O que NÃO tende a mudar

Venezuela

Embora possa haver uma mudança no tom da Casa Branca, o repúdio ao regime de Nicolás Maduro é um dos poucos consensos entre republicanos e a ala majoritária do Partido Democrata, mais moderada, da qual Biden faz parte. Portanto, o Brasil deve continuar próximo dos EUA na pressão por mudanças no governo venezuelano.

“A pressão sobre a Venezuela continua, inclusive com discurso militarizado. Mas os venezuelanos têm apoio de milícias russas, o que não é um problema simples de resolver”, avalia Juliano Cortinhas.

China e 5G

Durante a campanha, Biden também subiu o tom com o governo de Xi Jinping, em uma mostra de que as rusgas entre Washington e Pequim devem continuar.
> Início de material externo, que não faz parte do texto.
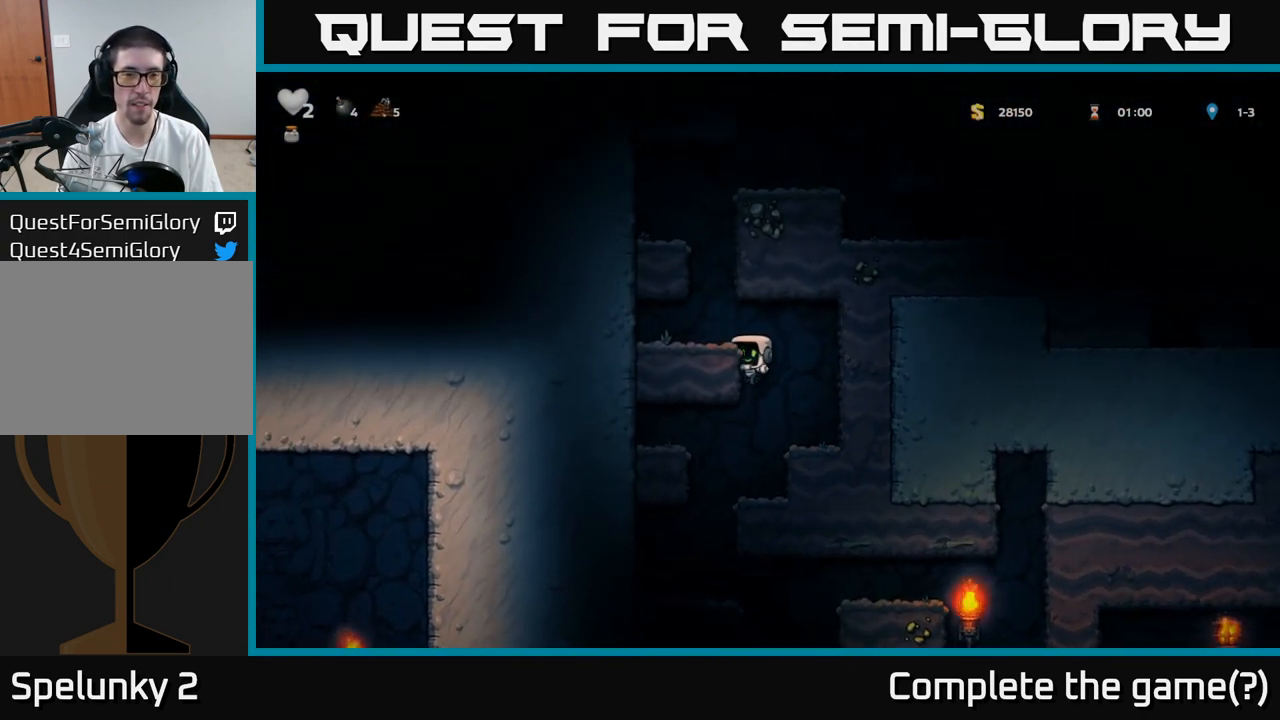
{"dt_ms": 500, "buttons": ["A"], "left_stick": "center", "events": [[17, "A", "down"], [167, "A", "up"], [217, "left_stick", "center"], [417, "A", "down"]]}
Assim, a Casa Branca deve manter os questionamentos sobre segurança da informação do 5G oferecido pela chinesa Huawei durante os anos em que o assunto estiver em pauta no Brasil.

Para Leonardo Paz, da FGV, a China é outro tema que une as alas mais tradicionais democratas e republicanas. Segundo o pesquisador, possivelmente os EUA vão manter a pressão sobre as decisões do Brasil sobre a Huawei e o 5G — e é a resposta das autoridades brasileiras que vão ditar os rumos da discussão.

“Esse é um assunto muito sério, e não dá para ignorar a questão em torno da empresa chinesa. Mas vale lembrar que o último evento envolvendo espionagem e comunicação ocorreu em 2013 pelos EUA sob o governo do democrata Barack Obama. E a presidente brasileira à época era Dilma [Rousseff]”, comenta Paz.

Comércio e acordos

A não ser que a relação se deteriore muito, os acordos assinados no governo Trump, como o de salvaguardas tecnológicas para a Base de Alcântara (MA), devem continuar valendo. Novas iniciativas dependerão da capacidade de diálogo entre Biden e Bolsonaro.

Porém, segundo os professores ouvidos pelo G1, os recentes acordos beneficiaram mais os EUA do que o Brasil. Não houve, na avaliação deles, grandes parcerias no governo Trump que tenham trazido novidades significativas ao país.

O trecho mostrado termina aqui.